• **ARBEITSMATERIAL**:
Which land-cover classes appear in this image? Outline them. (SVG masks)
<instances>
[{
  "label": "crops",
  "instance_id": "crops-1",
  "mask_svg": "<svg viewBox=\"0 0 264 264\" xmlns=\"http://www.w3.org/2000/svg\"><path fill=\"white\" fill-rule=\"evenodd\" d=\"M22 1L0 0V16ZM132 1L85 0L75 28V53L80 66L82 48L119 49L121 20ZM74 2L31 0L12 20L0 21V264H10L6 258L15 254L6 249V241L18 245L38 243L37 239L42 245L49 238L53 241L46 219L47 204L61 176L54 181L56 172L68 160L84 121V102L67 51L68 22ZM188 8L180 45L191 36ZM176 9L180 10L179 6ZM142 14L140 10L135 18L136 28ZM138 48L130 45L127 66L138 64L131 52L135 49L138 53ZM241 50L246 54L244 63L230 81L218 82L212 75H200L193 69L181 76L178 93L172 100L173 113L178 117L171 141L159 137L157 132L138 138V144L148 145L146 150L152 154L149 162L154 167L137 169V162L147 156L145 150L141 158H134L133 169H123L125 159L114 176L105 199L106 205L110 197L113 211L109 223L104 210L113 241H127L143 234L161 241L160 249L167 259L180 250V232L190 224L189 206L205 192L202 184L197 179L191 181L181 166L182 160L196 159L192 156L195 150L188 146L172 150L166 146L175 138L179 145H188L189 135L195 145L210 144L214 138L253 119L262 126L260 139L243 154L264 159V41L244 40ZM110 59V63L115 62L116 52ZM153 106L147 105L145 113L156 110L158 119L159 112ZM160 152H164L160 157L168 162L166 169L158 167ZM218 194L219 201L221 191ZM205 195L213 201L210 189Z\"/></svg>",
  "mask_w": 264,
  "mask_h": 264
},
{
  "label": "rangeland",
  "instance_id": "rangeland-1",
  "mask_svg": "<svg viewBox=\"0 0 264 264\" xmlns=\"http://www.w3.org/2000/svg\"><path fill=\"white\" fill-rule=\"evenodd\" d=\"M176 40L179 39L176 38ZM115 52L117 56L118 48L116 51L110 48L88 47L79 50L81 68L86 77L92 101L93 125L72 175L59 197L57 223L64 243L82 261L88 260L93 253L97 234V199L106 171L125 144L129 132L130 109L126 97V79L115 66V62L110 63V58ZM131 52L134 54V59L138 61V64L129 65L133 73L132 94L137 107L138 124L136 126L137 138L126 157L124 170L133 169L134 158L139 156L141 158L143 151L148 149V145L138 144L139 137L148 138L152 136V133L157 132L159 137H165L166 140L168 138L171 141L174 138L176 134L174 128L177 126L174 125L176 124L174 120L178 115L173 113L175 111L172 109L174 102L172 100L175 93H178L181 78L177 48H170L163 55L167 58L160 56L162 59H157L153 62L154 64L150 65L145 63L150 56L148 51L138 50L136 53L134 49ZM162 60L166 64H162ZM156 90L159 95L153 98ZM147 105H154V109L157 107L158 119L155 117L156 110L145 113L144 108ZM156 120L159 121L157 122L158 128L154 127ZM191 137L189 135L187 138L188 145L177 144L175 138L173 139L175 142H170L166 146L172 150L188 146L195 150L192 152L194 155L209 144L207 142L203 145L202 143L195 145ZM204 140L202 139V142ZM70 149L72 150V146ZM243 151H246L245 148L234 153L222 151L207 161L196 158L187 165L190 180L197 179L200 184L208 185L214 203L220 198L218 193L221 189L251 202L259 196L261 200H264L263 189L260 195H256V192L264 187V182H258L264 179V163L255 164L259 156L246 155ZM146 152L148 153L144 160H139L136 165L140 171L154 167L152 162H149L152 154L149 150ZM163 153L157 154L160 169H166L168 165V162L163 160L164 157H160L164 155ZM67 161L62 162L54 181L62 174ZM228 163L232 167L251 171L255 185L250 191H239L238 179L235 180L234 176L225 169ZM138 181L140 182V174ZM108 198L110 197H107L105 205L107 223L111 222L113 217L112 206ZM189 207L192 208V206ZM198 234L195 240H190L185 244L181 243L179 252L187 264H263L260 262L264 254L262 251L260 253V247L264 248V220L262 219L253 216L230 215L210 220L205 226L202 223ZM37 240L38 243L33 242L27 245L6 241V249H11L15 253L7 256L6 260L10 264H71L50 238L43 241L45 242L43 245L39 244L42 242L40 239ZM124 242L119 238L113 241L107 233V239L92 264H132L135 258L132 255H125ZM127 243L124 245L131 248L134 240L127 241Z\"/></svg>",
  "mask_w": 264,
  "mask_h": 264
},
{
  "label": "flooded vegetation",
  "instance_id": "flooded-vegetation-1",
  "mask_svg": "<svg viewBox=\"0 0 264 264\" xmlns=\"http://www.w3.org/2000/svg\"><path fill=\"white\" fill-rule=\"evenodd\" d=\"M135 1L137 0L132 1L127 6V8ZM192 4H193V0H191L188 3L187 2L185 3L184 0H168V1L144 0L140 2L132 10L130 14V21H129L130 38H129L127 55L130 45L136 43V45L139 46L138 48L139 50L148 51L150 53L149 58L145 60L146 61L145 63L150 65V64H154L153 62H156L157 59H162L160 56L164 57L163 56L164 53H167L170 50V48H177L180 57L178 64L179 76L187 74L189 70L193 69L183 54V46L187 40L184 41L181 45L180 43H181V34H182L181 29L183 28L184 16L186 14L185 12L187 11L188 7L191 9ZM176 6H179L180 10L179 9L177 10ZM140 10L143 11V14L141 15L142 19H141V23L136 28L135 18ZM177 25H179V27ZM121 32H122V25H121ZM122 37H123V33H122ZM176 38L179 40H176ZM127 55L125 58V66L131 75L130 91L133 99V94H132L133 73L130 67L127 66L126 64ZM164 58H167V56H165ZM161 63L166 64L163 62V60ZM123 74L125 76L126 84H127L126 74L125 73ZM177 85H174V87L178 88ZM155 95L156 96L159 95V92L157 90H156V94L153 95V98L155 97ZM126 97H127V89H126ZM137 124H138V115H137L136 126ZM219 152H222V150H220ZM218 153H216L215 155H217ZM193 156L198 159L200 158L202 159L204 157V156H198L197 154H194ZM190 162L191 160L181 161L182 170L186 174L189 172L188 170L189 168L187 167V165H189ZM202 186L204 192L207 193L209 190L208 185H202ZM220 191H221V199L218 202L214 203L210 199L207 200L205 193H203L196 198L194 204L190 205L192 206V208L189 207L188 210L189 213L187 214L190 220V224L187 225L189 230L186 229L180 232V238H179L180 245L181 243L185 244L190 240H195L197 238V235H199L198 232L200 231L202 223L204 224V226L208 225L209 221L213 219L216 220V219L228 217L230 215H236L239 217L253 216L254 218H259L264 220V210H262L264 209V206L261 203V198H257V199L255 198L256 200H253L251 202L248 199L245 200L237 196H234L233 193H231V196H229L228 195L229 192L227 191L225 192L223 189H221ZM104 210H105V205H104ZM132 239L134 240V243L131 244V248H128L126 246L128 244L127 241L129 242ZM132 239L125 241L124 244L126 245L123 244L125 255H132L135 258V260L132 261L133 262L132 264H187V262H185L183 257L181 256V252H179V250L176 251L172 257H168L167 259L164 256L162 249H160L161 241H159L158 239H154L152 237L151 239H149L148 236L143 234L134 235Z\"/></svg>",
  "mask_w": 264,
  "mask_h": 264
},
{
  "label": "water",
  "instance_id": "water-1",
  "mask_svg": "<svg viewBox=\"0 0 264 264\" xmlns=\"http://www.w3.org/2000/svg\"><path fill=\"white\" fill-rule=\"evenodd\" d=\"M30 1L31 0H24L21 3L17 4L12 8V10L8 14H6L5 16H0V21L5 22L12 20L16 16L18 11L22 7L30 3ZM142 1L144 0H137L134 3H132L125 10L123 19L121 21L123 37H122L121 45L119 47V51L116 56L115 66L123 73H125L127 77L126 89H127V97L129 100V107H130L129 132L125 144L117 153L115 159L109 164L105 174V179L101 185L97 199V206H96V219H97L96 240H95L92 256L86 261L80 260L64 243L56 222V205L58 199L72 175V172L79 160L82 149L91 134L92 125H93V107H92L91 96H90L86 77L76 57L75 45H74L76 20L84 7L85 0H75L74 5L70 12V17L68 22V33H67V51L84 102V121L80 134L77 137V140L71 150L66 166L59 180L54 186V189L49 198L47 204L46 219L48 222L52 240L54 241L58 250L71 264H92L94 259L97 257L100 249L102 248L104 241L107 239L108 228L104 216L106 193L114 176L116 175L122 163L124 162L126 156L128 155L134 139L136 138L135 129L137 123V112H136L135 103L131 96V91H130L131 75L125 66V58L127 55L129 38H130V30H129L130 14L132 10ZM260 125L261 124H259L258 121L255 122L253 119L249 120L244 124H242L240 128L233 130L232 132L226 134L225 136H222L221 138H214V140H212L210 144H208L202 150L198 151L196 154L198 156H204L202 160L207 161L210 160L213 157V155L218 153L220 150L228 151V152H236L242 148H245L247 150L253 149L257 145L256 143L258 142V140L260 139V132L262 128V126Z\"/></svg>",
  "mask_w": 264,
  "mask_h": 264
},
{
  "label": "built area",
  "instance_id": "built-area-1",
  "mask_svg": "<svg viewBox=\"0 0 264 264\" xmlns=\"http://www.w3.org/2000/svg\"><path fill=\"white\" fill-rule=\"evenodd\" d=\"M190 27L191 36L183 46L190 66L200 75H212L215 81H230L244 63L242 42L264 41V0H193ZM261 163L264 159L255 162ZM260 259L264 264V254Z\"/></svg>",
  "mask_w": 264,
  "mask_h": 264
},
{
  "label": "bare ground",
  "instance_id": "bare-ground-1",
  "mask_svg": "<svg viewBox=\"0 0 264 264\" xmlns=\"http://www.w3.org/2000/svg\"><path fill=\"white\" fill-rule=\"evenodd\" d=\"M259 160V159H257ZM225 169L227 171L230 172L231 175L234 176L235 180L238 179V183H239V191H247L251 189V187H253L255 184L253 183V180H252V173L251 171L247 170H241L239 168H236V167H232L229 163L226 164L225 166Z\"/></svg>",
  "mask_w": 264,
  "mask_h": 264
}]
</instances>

...

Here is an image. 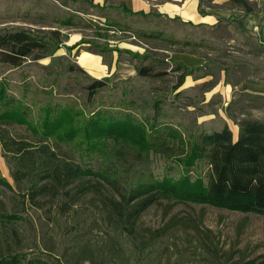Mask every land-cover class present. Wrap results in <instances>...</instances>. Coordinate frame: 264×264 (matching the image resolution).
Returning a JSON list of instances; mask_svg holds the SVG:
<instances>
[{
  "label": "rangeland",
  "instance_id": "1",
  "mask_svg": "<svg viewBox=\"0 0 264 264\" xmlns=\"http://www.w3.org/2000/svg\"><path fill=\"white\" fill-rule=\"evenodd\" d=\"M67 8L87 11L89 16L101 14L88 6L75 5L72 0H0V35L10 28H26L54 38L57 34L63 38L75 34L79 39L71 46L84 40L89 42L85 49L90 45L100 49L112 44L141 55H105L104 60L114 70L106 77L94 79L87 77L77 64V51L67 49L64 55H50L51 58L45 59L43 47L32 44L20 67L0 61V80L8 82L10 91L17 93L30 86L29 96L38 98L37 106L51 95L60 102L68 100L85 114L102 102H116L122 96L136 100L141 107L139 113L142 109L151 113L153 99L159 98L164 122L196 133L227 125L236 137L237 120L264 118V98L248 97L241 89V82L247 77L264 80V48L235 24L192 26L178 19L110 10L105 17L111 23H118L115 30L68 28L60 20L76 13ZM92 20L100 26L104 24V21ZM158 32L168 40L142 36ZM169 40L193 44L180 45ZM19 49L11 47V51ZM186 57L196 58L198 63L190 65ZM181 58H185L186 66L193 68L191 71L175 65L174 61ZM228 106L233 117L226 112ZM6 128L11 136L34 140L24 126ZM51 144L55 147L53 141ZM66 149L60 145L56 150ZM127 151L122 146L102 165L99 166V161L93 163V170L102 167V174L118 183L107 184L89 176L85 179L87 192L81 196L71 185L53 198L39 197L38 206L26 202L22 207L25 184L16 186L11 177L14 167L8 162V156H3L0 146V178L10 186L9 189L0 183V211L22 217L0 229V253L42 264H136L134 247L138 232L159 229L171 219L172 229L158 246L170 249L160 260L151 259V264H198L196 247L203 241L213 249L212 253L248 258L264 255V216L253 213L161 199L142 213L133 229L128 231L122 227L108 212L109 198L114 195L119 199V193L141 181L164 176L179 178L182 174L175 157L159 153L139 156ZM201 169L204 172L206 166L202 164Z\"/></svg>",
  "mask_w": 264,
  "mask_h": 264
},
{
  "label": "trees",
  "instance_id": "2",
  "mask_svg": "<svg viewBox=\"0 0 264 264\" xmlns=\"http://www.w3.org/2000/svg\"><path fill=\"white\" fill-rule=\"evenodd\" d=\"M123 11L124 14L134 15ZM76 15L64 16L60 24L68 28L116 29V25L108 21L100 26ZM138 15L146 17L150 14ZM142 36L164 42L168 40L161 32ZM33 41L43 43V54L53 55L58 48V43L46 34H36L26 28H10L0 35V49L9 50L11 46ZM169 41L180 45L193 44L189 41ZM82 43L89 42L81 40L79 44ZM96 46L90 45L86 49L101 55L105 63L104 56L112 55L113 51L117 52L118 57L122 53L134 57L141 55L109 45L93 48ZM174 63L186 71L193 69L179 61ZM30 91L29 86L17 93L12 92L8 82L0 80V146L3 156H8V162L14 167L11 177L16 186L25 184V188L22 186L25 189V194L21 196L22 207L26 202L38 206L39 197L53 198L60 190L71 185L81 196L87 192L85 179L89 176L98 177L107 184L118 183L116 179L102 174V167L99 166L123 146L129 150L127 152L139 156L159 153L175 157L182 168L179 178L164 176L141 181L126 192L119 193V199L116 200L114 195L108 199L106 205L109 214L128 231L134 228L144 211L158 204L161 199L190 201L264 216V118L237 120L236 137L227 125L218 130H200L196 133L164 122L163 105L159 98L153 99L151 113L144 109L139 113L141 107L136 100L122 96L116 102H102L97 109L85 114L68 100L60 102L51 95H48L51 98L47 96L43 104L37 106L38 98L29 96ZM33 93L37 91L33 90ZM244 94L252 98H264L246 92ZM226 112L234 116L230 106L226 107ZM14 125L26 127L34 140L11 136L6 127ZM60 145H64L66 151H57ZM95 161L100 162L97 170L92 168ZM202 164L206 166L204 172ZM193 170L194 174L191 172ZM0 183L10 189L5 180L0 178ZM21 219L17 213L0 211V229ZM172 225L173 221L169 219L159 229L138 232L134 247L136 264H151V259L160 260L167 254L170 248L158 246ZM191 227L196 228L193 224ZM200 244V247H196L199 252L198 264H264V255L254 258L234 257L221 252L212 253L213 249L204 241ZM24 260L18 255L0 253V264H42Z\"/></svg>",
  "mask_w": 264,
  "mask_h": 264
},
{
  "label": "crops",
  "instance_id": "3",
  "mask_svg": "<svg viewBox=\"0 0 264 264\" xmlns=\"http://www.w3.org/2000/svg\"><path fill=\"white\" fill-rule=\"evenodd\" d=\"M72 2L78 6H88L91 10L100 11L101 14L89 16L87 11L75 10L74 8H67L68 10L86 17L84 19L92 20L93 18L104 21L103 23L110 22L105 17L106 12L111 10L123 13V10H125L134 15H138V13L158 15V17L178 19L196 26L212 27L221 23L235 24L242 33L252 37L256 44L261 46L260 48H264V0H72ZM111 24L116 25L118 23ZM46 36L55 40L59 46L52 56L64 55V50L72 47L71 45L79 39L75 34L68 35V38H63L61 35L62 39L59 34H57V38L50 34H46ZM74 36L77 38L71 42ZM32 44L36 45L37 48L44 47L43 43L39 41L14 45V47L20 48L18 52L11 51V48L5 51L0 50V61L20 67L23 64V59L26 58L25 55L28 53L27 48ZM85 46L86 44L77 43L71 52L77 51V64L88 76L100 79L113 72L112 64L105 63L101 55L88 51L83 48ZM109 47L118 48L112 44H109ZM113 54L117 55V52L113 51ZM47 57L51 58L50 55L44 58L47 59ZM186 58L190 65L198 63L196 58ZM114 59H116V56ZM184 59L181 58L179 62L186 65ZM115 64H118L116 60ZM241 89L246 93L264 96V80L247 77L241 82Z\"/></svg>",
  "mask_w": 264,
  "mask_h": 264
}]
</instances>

• **AUFGABENSTELLUNG**: Zählen Sie die Zeilen der obigen Datensätze, in denen die Zeichenfolge „area“ vorkommt, und beachten Sie dabei die Groß- und Kleinschreibung. Nennen Sie ausschließlich die Anzahl.

• **ERGEBNIS DER ÜBUNG**: 2